● Prompt
Filter the entries below, keeping every line that has the word "each".

● Given records
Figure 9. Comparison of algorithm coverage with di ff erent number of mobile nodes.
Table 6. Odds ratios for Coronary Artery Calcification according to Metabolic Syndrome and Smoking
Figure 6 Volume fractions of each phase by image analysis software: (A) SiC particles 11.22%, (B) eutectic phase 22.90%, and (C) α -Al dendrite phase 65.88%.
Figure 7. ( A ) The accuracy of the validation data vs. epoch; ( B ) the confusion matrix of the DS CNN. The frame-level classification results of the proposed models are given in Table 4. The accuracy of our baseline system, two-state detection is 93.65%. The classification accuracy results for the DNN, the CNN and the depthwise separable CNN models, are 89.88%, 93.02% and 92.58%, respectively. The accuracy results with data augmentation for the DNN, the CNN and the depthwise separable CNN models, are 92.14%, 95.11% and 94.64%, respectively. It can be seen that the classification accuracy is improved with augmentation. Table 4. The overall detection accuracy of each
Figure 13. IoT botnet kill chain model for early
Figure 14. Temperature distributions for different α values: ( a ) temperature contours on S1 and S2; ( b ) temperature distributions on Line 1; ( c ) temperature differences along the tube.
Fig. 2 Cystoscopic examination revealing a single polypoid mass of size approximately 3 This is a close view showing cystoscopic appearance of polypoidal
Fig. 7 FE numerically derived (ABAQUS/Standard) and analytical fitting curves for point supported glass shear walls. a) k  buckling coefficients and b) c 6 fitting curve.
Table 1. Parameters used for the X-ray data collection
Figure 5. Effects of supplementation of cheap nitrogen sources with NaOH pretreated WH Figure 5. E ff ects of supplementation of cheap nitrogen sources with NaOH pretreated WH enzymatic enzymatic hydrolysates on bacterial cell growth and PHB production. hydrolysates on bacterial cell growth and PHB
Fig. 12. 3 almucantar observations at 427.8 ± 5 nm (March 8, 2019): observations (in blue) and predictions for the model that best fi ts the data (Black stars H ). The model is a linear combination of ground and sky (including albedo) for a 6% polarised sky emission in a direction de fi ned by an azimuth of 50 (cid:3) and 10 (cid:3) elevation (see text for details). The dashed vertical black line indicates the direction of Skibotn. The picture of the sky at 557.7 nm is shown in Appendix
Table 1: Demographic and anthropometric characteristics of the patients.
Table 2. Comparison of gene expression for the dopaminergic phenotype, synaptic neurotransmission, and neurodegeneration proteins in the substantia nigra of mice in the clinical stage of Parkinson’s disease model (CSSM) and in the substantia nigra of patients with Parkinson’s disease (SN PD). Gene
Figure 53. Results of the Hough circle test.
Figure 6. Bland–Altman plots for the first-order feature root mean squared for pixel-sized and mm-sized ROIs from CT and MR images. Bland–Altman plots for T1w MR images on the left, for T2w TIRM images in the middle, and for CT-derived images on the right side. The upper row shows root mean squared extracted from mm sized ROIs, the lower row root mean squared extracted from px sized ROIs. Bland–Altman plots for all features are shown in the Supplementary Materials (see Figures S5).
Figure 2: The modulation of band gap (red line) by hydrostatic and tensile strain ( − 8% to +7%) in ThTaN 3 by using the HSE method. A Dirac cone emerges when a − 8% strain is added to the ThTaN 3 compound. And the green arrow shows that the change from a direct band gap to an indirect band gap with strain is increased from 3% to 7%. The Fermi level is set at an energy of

● Answer for the task
Figure 6 Volume fractions of each phase by image analysis software: (A) SiC particles 11.22%, (B) eutectic phase 22.90%, and (C) α -Al dendrite phase 65.88%.
Figure 7. ( A ) The accuracy of the validation data vs. epoch; ( B ) the confusion matrix of the DS CNN. The frame-level classification results of the proposed models are given in Table 4. The accuracy of our baseline system, two-state detection is 93.65%. The classification accuracy results for the DNN, the CNN and the depthwise separable CNN models, are 89.88%, 93.02% and 92.58%, respectively. The accuracy results with data augmentation for the DNN, the CNN and the depthwise separable CNN models, are 92.14%, 95.11% and 94.64%, respectively. It can be seen that the classification accuracy is improved with augmentation. Table 4. The overall detection accuracy of each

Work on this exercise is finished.